"Melodys Baby" im Kino Eine Obdachlose wird zur Leihmutter

Düsseldorf · In der ersten Szene kauert Melody zusammengekrümmt auf einem blutroten Sofa, schmal und fast nackt und sehr verletzlich. Danach wird man die spröde junge Frau immer wieder in Belgien durch Straßenschluchten, dunkle Hausruinen und grelle Klinikflure laufen sehen, allein, schutzlos der Welt ausgesetzt.

"Melodys Baby": Eine Obdachlose wird zur Leihmutter
Foto: dpa

Melody ist obdachlos und würde für Geld eine Niere verkaufen, wie sie einer Freundin gesteht. Stattdessen schaltet sie eine Leihmutterschaftsanzeige im Internet. Es meldet sich Emily, jenseits der Vierzig, Single und beruflich erfolgreich. Der Deal ist schnell und sachlich geschlossen, das anonym befruchtete Ei kommt aus Amerika, eingesetzt wird es in der Ukraine. Erst als Emilys Baby in Melodys Bauch ist, erfahren die beiden den wahren Grund der anderen.

Mit seinem stillen Drama "Melodys Baby" will der belgische Regisseur Bernard Bellefroid weder eine sozialpolitische noch eine medizinische Botschaft verkünden. Ruhig und besonnen erzählt er vielmehr von Verantwortung und der Sehnsucht nach Geborgenheit. Und von Müttern und Kindern, in mehr als einer Beziehung.

Seine Heldinnen sind verlorene Seelen: Melody (Lucie Debay) wurde am Tag ihrer Geburt weggegeben und ist traumatisiert. Emily (Rachael Blake) kann nach einer Krebstherapie keine Kinder mehr bekommen. So kommt es, dass Melody sich in Emilys Haus einnistet und mit ihr eine vorsichtige Mutter-Tochter-Beziehung eingeht. Eine Situation, die umso bizarrer wird, je mehr Melodys Bauch und mit ihm Gefühle für das Ungeborene wachsen. Doch das steht nicht im Vertrag. Die Frauen beginnen miteinander zu ringen, denn beide werden Mutter. Und beide auch wieder nicht.

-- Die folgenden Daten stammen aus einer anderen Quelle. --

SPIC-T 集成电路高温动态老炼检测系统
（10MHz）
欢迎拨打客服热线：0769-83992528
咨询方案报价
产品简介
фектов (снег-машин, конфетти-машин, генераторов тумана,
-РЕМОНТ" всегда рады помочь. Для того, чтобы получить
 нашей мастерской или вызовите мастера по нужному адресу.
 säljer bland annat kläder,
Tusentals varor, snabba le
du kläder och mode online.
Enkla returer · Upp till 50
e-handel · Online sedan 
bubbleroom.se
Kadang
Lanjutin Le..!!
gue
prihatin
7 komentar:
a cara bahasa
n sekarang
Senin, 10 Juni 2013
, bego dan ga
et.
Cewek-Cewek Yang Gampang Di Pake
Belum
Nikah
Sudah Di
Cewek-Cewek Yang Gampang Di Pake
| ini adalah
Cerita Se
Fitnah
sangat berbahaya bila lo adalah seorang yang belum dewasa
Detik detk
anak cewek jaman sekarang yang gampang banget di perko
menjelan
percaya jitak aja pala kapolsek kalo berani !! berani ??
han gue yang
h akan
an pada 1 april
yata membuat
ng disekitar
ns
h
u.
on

Bellefroid, der 2006 mit der Ruanda-Doku "Gacaca" international bekannt wurde, spart im Drehbuch streng an Worten, nicht aber an Gefühl. Die belgische Entdeckung Lucie Debay und die Australierin Rachael Blake hätten das intensive Kammerspiel vermutlich auch ganz ohne Dialog tragen können. Beim "Montreal World Film Festival" wurde beide gemeinsam mit dem Darstellerpreis ausgezeichnet. Die Art, wie die beherrschte Emily sich Halt suchend an ihrer Perücke festkrallt, der Nachdruck, mit dem Melody sie bei einer Ultraschalluntersuchung aus dem Zimmer schiebt, sprechen für sich.

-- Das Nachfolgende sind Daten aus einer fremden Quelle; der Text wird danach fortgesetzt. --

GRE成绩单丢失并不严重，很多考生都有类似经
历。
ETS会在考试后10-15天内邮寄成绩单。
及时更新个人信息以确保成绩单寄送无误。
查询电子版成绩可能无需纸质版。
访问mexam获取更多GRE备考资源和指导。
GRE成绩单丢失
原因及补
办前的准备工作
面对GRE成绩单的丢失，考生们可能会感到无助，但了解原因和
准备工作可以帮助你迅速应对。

Dazu komponiert Bellefroid im stimmigen Wechsel Bilder von Melodys trostloser Außenwelt und Emilys schicker, aber von Traurigkeit umwehter Wohnung, in der man sich ein Kind gar nicht vorstellen kann. Nach den neun Monaten wartet dann auch keine Familie auf Emily und Melody. Stattdessen rücken Ende und Neubeginn ganz nah zusammen.